━━ Supplied records ━━

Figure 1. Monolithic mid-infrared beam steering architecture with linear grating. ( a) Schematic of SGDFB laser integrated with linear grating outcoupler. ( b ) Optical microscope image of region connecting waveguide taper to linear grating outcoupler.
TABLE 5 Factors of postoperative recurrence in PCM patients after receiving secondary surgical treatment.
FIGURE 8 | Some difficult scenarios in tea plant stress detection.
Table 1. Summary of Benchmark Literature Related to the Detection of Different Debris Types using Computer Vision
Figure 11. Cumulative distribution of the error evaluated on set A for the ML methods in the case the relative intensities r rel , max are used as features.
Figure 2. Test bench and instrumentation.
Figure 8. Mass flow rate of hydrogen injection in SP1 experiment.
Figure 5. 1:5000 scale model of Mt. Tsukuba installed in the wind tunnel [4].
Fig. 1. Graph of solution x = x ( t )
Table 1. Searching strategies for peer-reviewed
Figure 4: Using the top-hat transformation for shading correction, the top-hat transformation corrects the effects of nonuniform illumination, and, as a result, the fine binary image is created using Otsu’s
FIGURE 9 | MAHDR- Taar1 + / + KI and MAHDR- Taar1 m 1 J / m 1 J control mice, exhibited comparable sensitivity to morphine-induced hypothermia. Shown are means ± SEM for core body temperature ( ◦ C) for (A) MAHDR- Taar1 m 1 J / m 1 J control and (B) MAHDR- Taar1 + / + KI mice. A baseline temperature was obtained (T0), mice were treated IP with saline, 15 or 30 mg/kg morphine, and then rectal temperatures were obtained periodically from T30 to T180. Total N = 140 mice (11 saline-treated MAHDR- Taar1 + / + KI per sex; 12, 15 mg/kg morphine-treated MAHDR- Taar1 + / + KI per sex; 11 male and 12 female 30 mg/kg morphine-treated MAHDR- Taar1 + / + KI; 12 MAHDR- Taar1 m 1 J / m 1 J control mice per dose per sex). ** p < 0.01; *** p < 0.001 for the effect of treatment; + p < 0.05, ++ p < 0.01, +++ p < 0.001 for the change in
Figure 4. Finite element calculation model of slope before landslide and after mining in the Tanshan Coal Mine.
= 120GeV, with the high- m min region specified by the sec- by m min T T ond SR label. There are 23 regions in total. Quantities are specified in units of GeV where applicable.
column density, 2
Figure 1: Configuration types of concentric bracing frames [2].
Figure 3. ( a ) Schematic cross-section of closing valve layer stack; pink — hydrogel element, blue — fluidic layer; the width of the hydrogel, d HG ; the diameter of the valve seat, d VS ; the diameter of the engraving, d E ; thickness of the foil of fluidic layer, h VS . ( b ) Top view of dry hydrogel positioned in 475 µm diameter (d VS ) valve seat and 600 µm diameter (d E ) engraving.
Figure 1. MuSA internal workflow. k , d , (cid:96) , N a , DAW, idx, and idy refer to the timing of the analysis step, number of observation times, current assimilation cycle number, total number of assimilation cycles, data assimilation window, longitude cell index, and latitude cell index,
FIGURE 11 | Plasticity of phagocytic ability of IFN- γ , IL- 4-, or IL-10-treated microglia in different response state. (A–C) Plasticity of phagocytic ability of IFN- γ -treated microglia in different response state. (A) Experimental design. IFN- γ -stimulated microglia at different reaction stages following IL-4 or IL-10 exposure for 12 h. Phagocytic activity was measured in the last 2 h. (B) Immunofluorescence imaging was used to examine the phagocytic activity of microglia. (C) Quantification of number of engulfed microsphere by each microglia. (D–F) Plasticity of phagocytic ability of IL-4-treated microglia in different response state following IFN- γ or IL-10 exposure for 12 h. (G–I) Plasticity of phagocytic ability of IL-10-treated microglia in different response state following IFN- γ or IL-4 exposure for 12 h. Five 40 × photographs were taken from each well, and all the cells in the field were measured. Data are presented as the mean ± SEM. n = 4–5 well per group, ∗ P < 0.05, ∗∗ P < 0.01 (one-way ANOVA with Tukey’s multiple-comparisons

━━━

Aim of the exercise: Search the entries for the word "image" and copy every line that has it.

Response to the task:
Figure 1. Monolithic mid-infrared beam steering architecture with linear grating. ( a) Schematic of SGDFB laser integrated with linear grating outcoupler. ( b ) Optical microscope image of region connecting waveguide taper to linear grating outcoupler.
Figure 4: Using the top-hat transformation for shading correction, the top-hat transformation corrects the effects of nonuniform illumination, and, as a result, the fine binary image is created using Otsu’s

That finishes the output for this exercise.